Evie Brand pleaded with the mission board to return to the filed, but its leaders would not yield. Rules were rules; she was too old to go back to India. She must retire. The decision was hard for the board. Evie had long sacrificed comforts and family to the mission. Year after year, she had lived entirely on a small inheritance and set aside her official salary to buy land for the mission. But ever since her husband Jesse died of fever, pioneering with her in the Mountains of Death, the mission had not been sure what to do with her. The one task she wanted–to open new work in the mountains–was denied her because she was elderly, single…and opinionated.
From the board’s point of view it was senseless to appoint a 68-year-old woman to another five-year term. But years before, Jesse and Evie had vowed to reach five mountain ranges with the Gospel. Four still had to be reached. Evie felt God was calling her to fulfill that vow.
“Please just send me back for one year,” she pleaded. “I promise not to make any more trouble. At the end of one year I will retire.” Reluctantly, the board agreed.

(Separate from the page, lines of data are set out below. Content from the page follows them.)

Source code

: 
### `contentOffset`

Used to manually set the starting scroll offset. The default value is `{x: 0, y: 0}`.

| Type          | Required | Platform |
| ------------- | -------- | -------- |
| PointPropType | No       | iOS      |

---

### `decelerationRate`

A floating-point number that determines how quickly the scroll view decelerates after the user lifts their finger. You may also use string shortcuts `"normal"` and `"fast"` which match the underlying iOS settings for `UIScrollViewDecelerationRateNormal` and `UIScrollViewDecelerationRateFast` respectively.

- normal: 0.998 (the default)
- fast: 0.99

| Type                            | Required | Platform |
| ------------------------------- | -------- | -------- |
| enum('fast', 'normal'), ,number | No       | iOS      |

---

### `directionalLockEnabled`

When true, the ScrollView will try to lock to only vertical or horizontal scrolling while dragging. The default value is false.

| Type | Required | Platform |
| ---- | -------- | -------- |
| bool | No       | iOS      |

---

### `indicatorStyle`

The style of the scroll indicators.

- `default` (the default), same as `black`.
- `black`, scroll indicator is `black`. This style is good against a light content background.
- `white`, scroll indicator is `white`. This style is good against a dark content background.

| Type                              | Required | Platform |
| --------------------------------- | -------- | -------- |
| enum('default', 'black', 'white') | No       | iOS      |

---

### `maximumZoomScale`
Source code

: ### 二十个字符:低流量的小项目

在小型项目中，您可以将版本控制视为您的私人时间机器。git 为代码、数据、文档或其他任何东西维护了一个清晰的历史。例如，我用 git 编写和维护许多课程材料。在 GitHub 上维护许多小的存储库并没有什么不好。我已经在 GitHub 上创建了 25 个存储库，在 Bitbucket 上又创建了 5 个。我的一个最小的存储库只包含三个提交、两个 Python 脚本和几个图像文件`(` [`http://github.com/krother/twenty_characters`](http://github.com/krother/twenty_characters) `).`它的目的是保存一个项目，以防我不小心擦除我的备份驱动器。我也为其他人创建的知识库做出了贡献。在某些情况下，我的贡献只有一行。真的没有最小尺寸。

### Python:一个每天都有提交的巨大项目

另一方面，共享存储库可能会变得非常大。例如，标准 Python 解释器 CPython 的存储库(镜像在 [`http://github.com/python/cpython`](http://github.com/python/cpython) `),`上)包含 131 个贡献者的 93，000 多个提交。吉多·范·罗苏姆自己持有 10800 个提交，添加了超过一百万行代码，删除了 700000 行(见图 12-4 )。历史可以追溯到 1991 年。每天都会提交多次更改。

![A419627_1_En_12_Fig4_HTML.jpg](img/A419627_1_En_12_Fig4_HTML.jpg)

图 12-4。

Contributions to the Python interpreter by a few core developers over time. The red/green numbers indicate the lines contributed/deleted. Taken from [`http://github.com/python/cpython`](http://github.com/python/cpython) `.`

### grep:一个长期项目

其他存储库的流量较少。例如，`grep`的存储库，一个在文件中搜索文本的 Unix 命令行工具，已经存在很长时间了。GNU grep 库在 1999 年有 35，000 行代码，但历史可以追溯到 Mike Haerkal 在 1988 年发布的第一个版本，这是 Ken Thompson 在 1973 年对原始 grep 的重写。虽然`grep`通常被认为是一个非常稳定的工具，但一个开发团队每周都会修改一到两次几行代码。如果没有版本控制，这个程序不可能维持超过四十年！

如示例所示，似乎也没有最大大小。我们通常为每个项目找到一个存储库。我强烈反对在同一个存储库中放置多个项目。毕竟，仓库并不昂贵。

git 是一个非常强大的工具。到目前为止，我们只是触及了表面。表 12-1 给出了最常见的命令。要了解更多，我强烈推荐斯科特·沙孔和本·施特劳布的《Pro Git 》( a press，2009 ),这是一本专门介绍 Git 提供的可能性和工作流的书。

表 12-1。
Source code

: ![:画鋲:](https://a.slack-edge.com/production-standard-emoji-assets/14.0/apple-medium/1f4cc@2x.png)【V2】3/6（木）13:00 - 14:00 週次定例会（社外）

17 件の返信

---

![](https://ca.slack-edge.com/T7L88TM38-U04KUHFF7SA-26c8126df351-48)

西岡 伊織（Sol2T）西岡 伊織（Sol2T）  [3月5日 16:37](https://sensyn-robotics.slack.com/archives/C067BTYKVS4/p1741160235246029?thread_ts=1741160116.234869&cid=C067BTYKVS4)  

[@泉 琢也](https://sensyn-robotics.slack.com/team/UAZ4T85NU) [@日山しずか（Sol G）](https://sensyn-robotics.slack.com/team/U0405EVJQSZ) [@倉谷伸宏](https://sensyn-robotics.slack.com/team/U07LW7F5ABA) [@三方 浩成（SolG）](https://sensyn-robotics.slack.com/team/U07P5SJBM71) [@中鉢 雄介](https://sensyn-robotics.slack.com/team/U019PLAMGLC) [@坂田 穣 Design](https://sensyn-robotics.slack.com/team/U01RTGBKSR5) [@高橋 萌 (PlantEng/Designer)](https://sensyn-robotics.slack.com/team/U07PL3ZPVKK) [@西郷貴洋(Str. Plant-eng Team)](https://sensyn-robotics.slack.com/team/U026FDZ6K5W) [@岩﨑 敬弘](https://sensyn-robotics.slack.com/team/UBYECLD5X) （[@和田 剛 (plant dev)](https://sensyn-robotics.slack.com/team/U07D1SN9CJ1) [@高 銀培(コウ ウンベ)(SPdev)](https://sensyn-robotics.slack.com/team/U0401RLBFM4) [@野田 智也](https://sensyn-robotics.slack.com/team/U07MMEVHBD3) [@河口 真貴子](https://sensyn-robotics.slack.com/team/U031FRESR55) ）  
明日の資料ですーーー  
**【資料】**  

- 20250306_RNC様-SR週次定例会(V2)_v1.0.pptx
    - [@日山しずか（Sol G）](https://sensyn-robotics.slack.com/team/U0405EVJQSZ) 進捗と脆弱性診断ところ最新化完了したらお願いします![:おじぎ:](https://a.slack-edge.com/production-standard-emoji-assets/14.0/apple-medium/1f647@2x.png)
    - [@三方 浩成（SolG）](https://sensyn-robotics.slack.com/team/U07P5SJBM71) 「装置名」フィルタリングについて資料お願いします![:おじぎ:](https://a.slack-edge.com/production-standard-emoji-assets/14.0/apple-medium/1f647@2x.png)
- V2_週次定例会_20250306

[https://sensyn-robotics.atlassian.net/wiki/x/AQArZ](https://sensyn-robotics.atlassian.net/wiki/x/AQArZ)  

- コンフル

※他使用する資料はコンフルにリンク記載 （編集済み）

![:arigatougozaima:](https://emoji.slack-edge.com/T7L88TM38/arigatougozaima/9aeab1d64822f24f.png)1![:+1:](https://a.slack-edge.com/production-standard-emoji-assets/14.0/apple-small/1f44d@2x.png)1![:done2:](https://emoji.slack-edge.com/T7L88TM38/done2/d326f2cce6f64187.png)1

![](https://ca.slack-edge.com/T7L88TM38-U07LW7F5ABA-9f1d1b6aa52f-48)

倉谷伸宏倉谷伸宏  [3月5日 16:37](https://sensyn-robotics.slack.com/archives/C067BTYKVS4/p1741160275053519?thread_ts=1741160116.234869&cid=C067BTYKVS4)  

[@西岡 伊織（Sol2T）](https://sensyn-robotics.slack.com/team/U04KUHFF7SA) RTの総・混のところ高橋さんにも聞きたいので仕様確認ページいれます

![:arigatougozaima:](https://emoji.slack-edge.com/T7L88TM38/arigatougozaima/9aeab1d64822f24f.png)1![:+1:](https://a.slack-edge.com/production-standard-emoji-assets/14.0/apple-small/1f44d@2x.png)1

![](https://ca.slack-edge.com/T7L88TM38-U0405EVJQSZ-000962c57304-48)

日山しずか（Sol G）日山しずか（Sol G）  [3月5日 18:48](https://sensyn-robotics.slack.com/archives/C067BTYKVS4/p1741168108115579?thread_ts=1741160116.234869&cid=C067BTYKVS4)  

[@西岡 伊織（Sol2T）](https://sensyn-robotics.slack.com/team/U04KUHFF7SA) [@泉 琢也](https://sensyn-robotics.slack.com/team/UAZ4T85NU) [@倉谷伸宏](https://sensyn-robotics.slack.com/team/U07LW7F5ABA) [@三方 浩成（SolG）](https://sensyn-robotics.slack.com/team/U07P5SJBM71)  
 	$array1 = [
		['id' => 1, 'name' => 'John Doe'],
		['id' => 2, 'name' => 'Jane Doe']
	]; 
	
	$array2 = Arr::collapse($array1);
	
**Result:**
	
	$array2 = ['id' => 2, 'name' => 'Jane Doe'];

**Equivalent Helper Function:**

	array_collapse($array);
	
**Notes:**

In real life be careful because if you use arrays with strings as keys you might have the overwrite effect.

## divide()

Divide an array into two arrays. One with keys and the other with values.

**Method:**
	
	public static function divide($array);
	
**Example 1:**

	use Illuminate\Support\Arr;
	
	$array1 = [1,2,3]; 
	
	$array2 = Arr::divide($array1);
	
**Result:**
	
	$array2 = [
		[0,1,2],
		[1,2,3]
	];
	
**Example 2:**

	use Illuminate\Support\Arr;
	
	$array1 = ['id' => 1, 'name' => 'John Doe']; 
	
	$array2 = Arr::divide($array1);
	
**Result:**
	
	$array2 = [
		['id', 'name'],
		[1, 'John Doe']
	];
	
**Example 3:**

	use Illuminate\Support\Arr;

Had they known the secret plan that Evie had confided to her daughter, they surely would have refused permission.
At 70, she began to fulfill Jesse’s dream. Everyone called her “Granny,” but she felt young. Just as in the old times, she traveled from village to village riding a hill pony, camping, teaching, and dispensing medicine. She rescued abandoned children. The work was harder now and she was thin. Carriers whacked her head on a rock. She never got her balance back after that and walked with bamboo canes. Yet she was full of joy and laughter. “Praise God!” she exclaimed continually.
Despite broken bones, fevers, and infirmities, she labored on. In fifteen years, she almost eradicated Guinea worm from the Kalrayan range. Through her efforts, the five ranges were evangelized, and a mission work planted on each. She added two more ranges to her plans. Granny insisted this extraordinary accomplishment was God’s doing, not hers. Wherever she was, she proclaimed Christ.
When her son, Paul, visited her in the mountains, he found her looking younger. Her smile, brighter than ever, made the difference. “This is how to grow old,” he wrote. “Allow everything else to fall away, until those around you see just love.”